SUPPLIED TEXT >>
Our initial thought is something along the lines:
see 36813f5b94e36e06781b702731a05ff17800f7d1
Structuring go apps is a bit different than say Java packages. We tried to follow Bil Kennedy's advice of package-oriented design and came up with the following folder structure.
The main goal was to make the dependencies visible in the code utilizing the folder structure. Dependencies point downwards.
app/
├─ client/
│ ├─ gamescene/...
│ ├─ startscene/...
│ ├─ main.go
├─ server/
│ ├─ main.go
game/
├─ objects/
│ ├─ ...
│ ├─ tank.go
├─ ui/
│ ├─ ...
│ ├─ exitbutton.go
├─ colors.go
lib/
├─ ecs/...
├─ ui/...
├─ gameobject.go
media/
├─ images/...
├─ sounds/...
More about it at packagestructure
see 43bf36088d9817475df42d7d8e318ac6970776e8
After more than 3 years of being dormant, we revived the idea of writing a top-down tank shooter. This time using the ebiten library. In our first remote session we managed to create an empty window :-)

THE DATA >>

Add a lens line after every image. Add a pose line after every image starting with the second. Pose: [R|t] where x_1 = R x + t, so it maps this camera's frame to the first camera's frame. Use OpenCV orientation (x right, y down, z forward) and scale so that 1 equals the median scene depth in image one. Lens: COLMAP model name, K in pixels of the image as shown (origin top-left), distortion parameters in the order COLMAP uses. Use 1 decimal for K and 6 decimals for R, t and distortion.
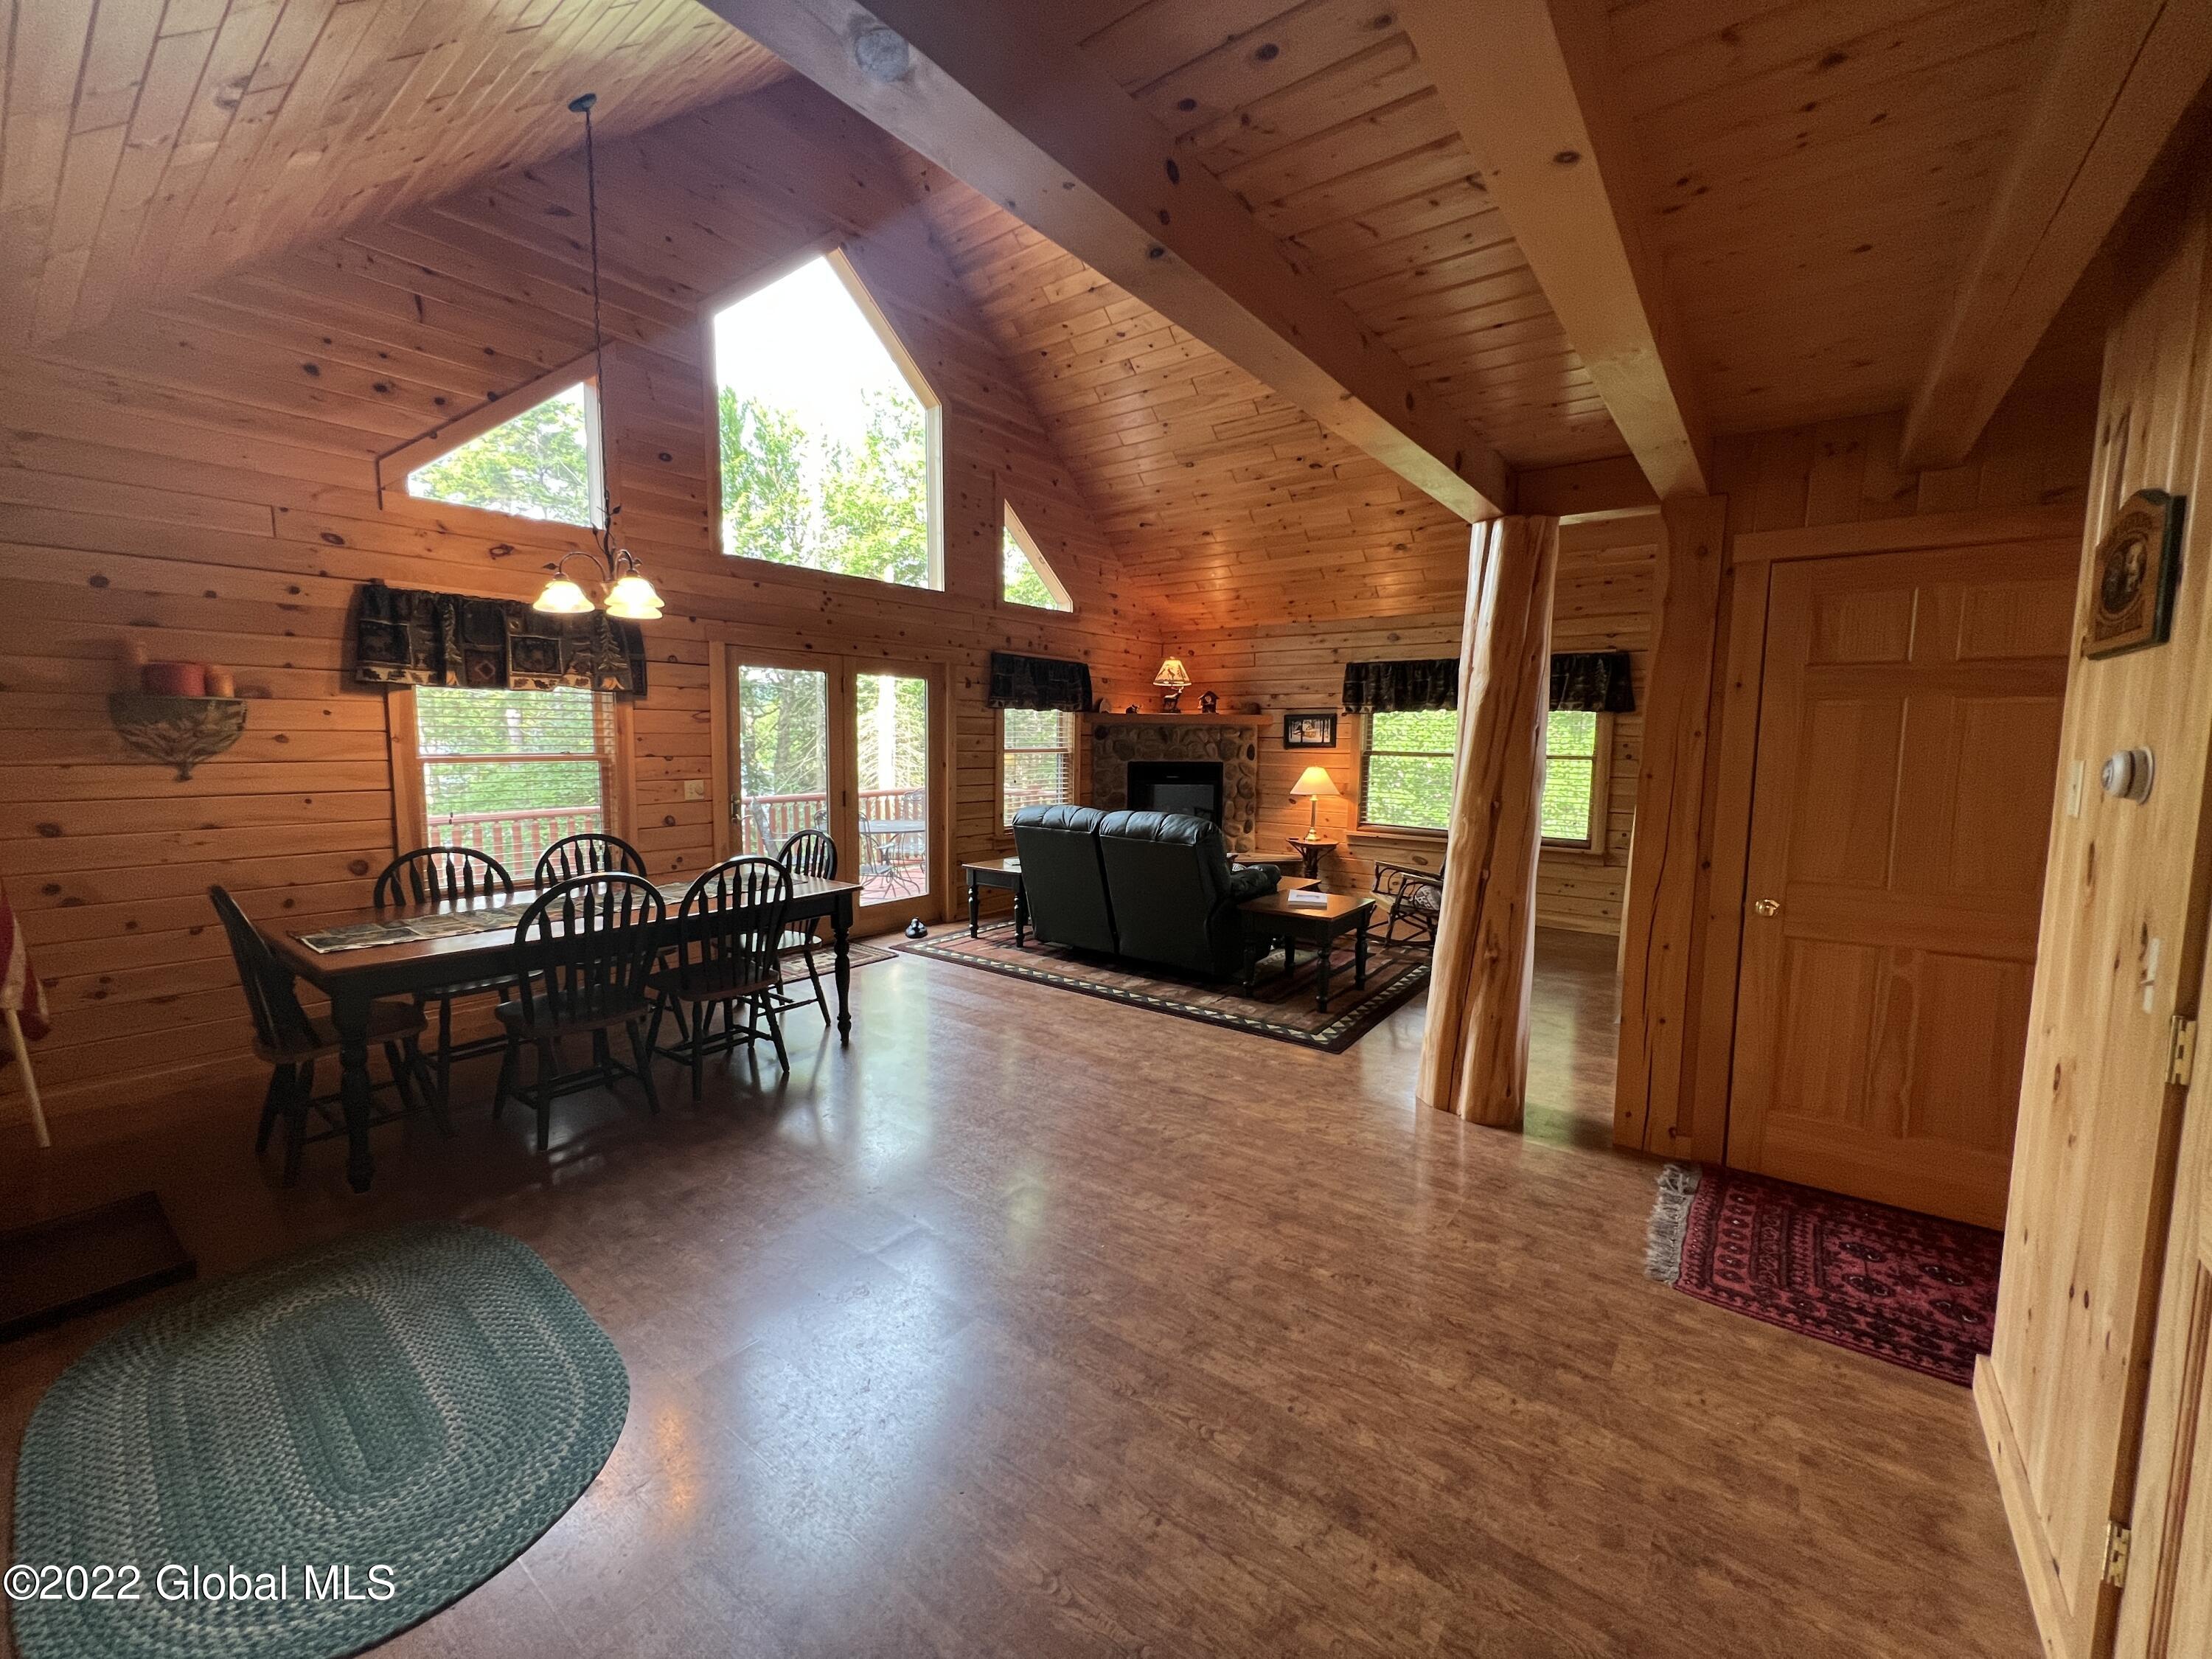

EXERCISE DESCRIPTION >>
Please copy the passage on the Go folder structure from "Our initial thought" to "Dependencies point downwards.", switching "folder structure" to "directory layout". The material is separate and has no connection to the text.

THE ANSWER >>
Our initial thought is something along the lines:
see 36813f5b94e36e06781b702731a05ff17800f7d1
Structuring go apps is a bit different than say Java packages. We tried to follow Bil Kennedy's advice of package-oriented design and came up with the following directory layout.
The main goal was to make the dependencies visible in the code utilizing the directory layout. Dependencies point downwards.